ACTIVITY: List every place name mentioned in the article below about the citizen scientist who tracked a COVID outbreak.

READING TEXT:
::::::::

Gay “citizen scientist” tracked a COVID outbreak and helped the CDC update guidance

Michael Donnelly
Michael Donnelly Photo: Michael Donnelly/Facebook

The CDC is crediting a gay scientist for collecting and providing vital data about the coronavirus delta variant that helped them change their guidance to respond to the fast-spreading, more infectious version of COVID-19.

“Citizen scientist” Michael Donnelly used his and his husband’s network to personally document what’s now being considered an outbreak that took place in Provincetown, Massachusetts over the Fourth of July weekend. Donnelly’s compiled the information on his website and shared it with the CDC “practically in real time,” according to NPR.

Related: Republicans now want you to get the vaccine. But they also keep lying about it.

Donnelly and his husband didn’t personally travel to Provincetown, which is a favorite summer vacation town for many LGBTQ people. But he noticed that many people he knew that did were either getting sick or showing symptoms of COVID-19, even those that had been vaccinated from the virus.

Donnelly’s sourcing of information began with him texting friends on July 9.  “What was really concerning about this was it sounded like entire houses were coming down with breakthrough infections,” he told NPR. “That full allotment of people that I know that I would expect over the course of this year to get a breakthrough infection were getting a breakthrough infection in a single week.”

A data scientist in New York City by trade, Donnelly had already worked to forecast the pandemic as it happened through the pandemic with a small team of independent researchers working for the state of New York. His work in that capacity had ended, however, and he know declaring an outbreak takes week of research.

::::::::

Excerpts from a dataset:
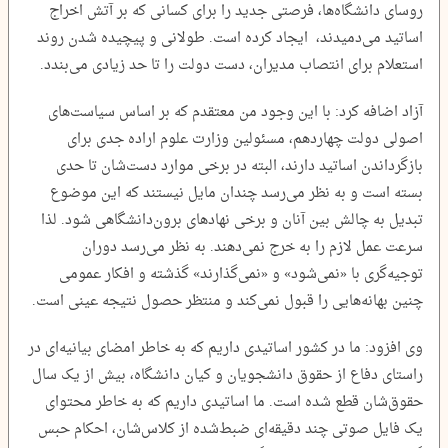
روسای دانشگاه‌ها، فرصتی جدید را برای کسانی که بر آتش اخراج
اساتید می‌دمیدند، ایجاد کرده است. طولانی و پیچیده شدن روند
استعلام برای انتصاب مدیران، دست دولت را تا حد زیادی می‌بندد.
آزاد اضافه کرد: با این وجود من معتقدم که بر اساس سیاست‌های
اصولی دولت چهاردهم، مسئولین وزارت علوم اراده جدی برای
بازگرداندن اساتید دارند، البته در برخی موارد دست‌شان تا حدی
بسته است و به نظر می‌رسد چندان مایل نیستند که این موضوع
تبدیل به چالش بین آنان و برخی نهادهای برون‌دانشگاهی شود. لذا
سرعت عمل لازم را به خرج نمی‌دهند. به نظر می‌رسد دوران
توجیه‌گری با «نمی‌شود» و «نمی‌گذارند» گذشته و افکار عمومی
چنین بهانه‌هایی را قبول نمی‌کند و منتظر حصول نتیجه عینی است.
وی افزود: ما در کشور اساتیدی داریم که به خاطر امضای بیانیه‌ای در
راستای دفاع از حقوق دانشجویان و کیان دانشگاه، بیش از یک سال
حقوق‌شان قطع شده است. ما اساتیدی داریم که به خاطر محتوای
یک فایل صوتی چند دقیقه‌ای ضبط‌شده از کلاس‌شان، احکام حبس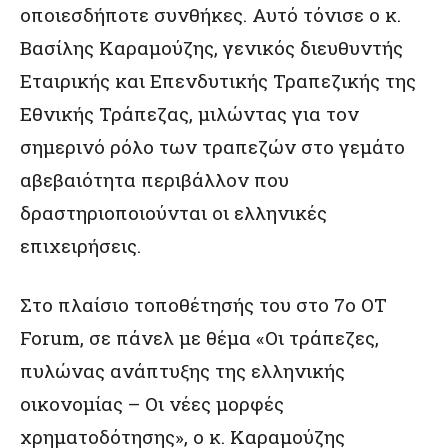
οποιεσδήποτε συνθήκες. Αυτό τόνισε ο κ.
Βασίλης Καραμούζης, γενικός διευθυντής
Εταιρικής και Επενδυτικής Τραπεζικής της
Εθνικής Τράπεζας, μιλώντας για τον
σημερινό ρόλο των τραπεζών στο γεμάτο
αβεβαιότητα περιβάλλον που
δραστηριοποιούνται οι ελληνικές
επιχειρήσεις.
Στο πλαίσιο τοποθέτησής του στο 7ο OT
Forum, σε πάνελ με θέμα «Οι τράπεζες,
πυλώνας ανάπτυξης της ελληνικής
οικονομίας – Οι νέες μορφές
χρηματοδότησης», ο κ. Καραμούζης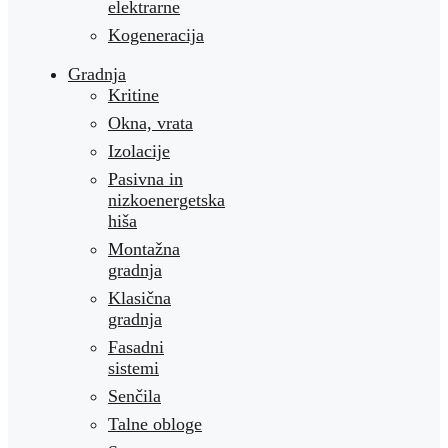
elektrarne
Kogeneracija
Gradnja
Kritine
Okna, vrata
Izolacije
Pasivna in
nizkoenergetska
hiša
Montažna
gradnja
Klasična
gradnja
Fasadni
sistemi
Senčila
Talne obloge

::::::::

EXERCISE RESPONSE:
Provincetown
Massachusetts
New York City
New York (state)